Exercises:
**a.** Answer these questions from the passage on post-apocalyptic solidarity:
(i) Which two sociological traditions does it name?
(ii) Where must attempts at ordering be identified, according to the second conceptual necessity?
(iii) What does it assert about kenotic solidarity?
**b.** State whether each statement agrees with the passage on post-apocalyptic solidarity, quoting the words that settle it:
(i) In a post-apocalyptic world, some order can be assumed to exist.
(ii) The apocalypse has already happened.
(iii) The particular orders that emerge are driven more by ideology than by circumstance.
**c.** Print the part of the passage on post-apocalyptic solidarity starting with "If we are to" and going on through "form at all.".

Exercise passage:
* * *

The suggestion that a post-apocalyptic society may require a new kind of solidarity to function is logical if one follows the sociological traditions of Durkheim and Parsons. However, before we embrace this kind of thinking—which is not so different from the sociological frameworks that gave us new social orders like postmodernity, reflexive modernity, risk society, transparent society, and post-truth society—we must first critically reflect on why the very idea of a third order might be problematic.

The first conceptual necessity—and this should be at the heart of every sociological attempt to think post-apocalyptically—is to accept that in a post-apocalyptic world, we cannot assume that any order exists. The best we can do is avoid precluding the possibility of concerted attempts to create particular orders. These are most likely to be multiple, contingent, and provisional—driven more by circumstance than ideology. In that sense, the distinction between order and disorder becomes ambivalent and arbitrary.

The second conceptual necessity is that these attempts at ordering must be identified in the present, not projected onto some dystopian future. If we live in a post-apocalyptic world, we must recognize it now—not speculate about what it might become. We are not on a path toward an apocalypse. The apocalypse has already happened.

If we are to identify kenotic solidarity as an emergent form in a post-apocalyptic world order—one that may enable the formation of a functioning order because it carries evolutionary advantages—we must be able to find such forms of association already today. My assertion is that kenotic solidarity has always existed. It is not a new form at all.

* * *

Given records:

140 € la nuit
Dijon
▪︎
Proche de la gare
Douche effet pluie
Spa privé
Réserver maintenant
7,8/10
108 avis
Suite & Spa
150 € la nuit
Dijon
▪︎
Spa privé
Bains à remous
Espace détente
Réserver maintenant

* * *

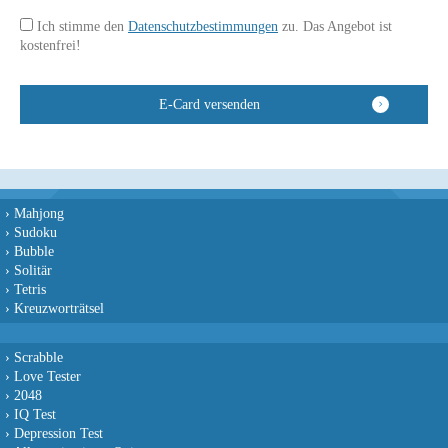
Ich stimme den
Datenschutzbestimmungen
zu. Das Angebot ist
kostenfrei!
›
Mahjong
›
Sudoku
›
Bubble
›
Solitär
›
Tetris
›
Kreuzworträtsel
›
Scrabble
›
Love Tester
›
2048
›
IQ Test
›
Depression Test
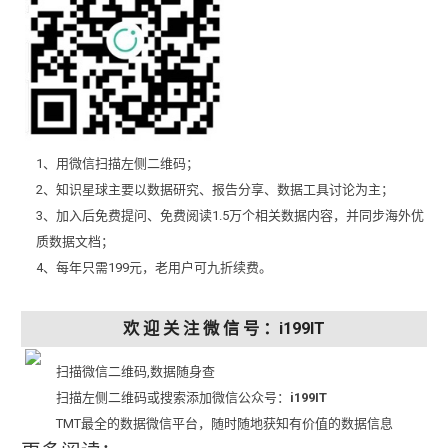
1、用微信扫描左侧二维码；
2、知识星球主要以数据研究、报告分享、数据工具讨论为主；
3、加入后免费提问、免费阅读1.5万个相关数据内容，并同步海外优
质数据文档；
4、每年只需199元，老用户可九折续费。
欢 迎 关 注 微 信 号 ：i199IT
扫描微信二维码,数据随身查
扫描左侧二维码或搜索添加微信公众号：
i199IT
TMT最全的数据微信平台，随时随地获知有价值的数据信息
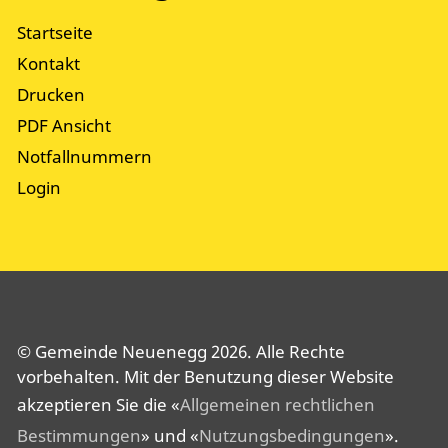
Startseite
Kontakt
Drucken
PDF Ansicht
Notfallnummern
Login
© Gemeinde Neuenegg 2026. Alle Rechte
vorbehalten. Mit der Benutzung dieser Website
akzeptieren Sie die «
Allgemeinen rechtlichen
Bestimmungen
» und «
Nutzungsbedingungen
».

* * *

Exercise solutions:
**a.**
(i) The sociological traditions of Durkheim and Parsons.
(ii) In the present, not projected onto some dystopian future.
(iii) That kenotic solidarity has always existed and is not a new form at all.

**b.**
(i) No: "we cannot assume that any order exists."
(ii) Yes: "The apocalypse has already happened."
(iii) No: "driven more by circumstance than ideology."

**c.**
If we are to identify kenotic solidarity as an emergent form in a post-apocalyptic world order—one that may enable the formation of a functioning order because it carries evolutionary advantages—we must be able to find such forms of association already today. My assertion is that kenotic solidarity has always existed. It is not a new form at all.